64 Comments on “Skillet Chilaquiles.”
chilaquiles are my absolute fav too! will eat this for any meal…since you are into this too, i thought i’d tell you a little secret – if you have leftover chips and salsa from a party, you can make emergency chilaquiles next morning using that and ofcourse eggs and cheese (great for hangovers too, just saying). I have tried it with crushed tomatillo as well which is pretty darn good.
yes yes yes, doing it! thanks!
Boy, I don’t know what you’re talking about, calling this un-photogenic. This is one of the best-looking breakfast/ brunch plates I’ve seen in a long time. But why limit it to breakfast? Chilaquiles for any time of the day is good in my books.
you’re so right.
How about a Tequila Sunrise?! (OJ + Tequila). My mother-in-law’s go to drink. This looks great!

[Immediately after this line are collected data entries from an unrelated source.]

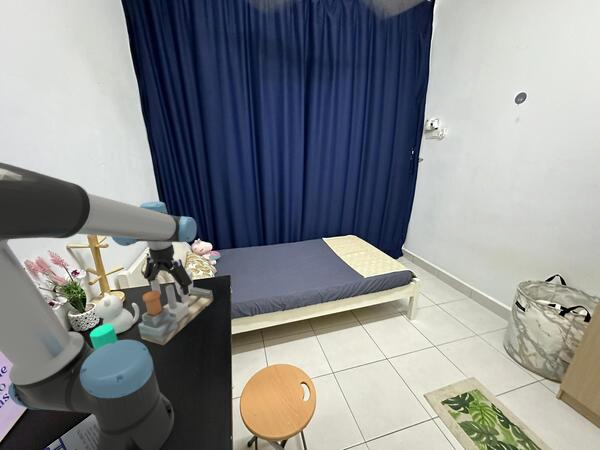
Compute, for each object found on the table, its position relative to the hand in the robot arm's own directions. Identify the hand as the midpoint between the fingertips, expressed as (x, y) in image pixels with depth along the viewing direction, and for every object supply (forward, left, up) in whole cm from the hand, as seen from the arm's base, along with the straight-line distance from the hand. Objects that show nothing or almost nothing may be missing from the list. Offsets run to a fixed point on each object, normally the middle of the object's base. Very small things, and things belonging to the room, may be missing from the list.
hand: (171, 298), depth 93 cm
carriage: (0, 0, -8) cm, 8 cm away
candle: (-20, +8, -11) cm, 24 cm away
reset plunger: (-7, 0, -1) cm, 7 cm away
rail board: (+3, 0, -11) cm, 11 cm away
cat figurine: (-9, +17, -11) cm, 22 cm away
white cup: (+18, +12, -11) cm, 24 cm away
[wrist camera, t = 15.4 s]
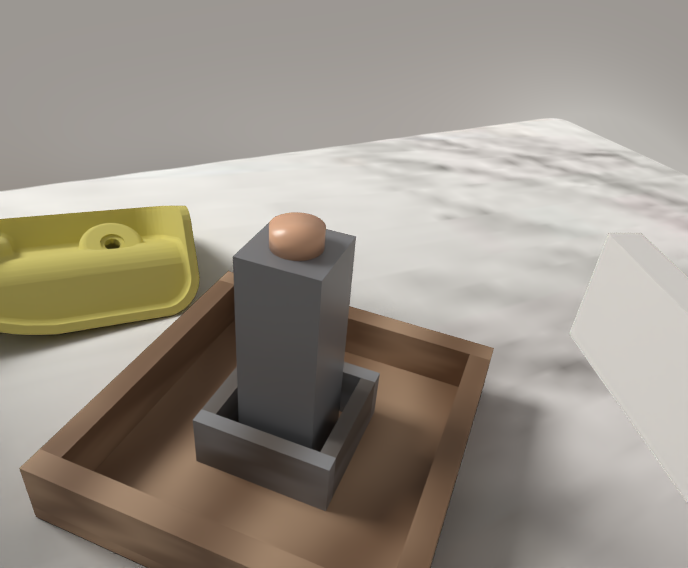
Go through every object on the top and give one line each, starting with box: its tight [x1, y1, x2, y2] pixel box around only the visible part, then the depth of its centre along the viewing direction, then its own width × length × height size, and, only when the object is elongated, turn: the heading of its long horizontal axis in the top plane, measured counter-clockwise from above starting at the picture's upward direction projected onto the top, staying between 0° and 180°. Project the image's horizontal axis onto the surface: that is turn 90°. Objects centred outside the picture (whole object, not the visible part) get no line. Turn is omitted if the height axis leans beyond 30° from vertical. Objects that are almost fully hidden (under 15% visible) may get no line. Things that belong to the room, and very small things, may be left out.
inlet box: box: [19, 271, 494, 568], centre depth 33 cm, size 18×18×4 cm
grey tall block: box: [233, 213, 356, 452], centre depth 29 cm, size 4×4×13 cm
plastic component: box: [0, 206, 200, 335], centre depth 42 cm, size 20×7×10 cm
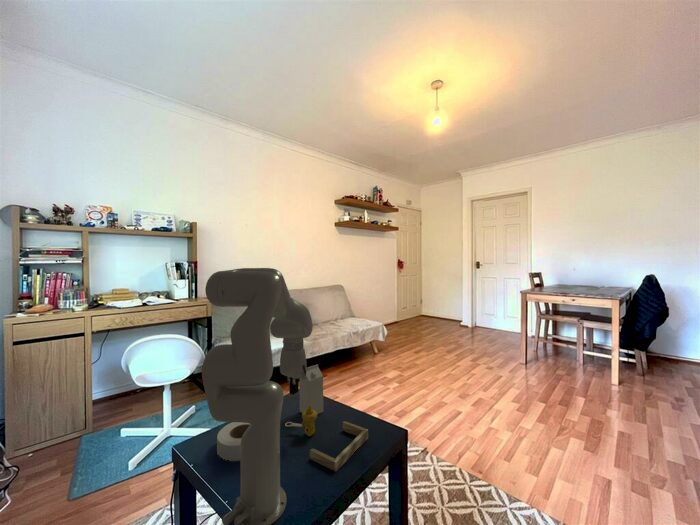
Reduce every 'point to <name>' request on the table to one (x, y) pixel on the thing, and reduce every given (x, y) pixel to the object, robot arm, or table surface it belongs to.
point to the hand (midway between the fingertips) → (294, 392)
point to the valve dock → (346, 453)
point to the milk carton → (312, 390)
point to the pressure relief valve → (306, 421)
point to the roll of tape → (231, 440)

AH haven’t had one forever!
Omg I’ve been craving chilaquiles and these look AMAZING. I’m on an egg kick right now so this is happening asap!
Hey there! They look fab! Just thought it will be good if you know this meal is not a tex-mex thing, chilaquiles are totally mexican food. The traditional ones go with salsa verde or salsa roja or even half and half! And you can toss chicken/eggs/carne asada on them; topped with onion, fresh cilantro, cream and queso fresco.
:)
good to know!! thanks!
I would eat the whole skillet. i wish I was lying, but I’m not.
I’ll jump right in there, too! It’s just a rainbow of Mexican food happiness. I’m making this as soon as possible!
I have never made chilaquiles, and I don’t actually think I’ve ever even heard of them, but if it’s brunch but BETTER, and breakfast nachos, but BETTER, count me in.
And I’m all about the Mojito idea!!!! Definitely.
you MUST try them!! seriously, you will die. so good.
This rainbow of a breakfast puts my sad fried egg and toast to shame.
OMG, I LOVE chilaquiles! We have an amazing Mexican restaurant in town and I discovered they had it on the menu a couple of months ago and now I just can’t stop eating them. I’ll have to try your recipe and see if my husband will eat them because he generally prefers flour tortillas.
i go back and forth too, i haven’t tried them with flour tortillas but i want to. i think the flour ones get crispier!
Omg this is the perfect meal! Looks absolutely delish :)
Dani | http://www.styledvariety.com
Jess, this is beautiful, especially in the middle of a very gray and rainy day here in Vancouver! I <3 eggs and avocado big time (and yes, those yolks!), and brunch absolutely IS the best meal of the day. Pinning!
thanks love!
All of that avocado and cilantro looks amazing!
Kari
http://www.sweetteasweetie.com
Yes please! These look ahhhmazing! :)
Uhm, Bloody Marias? Tequila!
Oh yes this is definitely a favorite. And fried eggs every day.
Sign me up for that chilaquiles bar! Not to mention I’m swooning over the crunchy texture of those tortilla chips. Hello fried goodness, this would be my favorite meal too!
Have to try these! (Scrambled eggs tho–I can’t do the fried ones.)
Drink suggestion: Bloody Marias! (Bloody Marys made with tequila in place of vodka.)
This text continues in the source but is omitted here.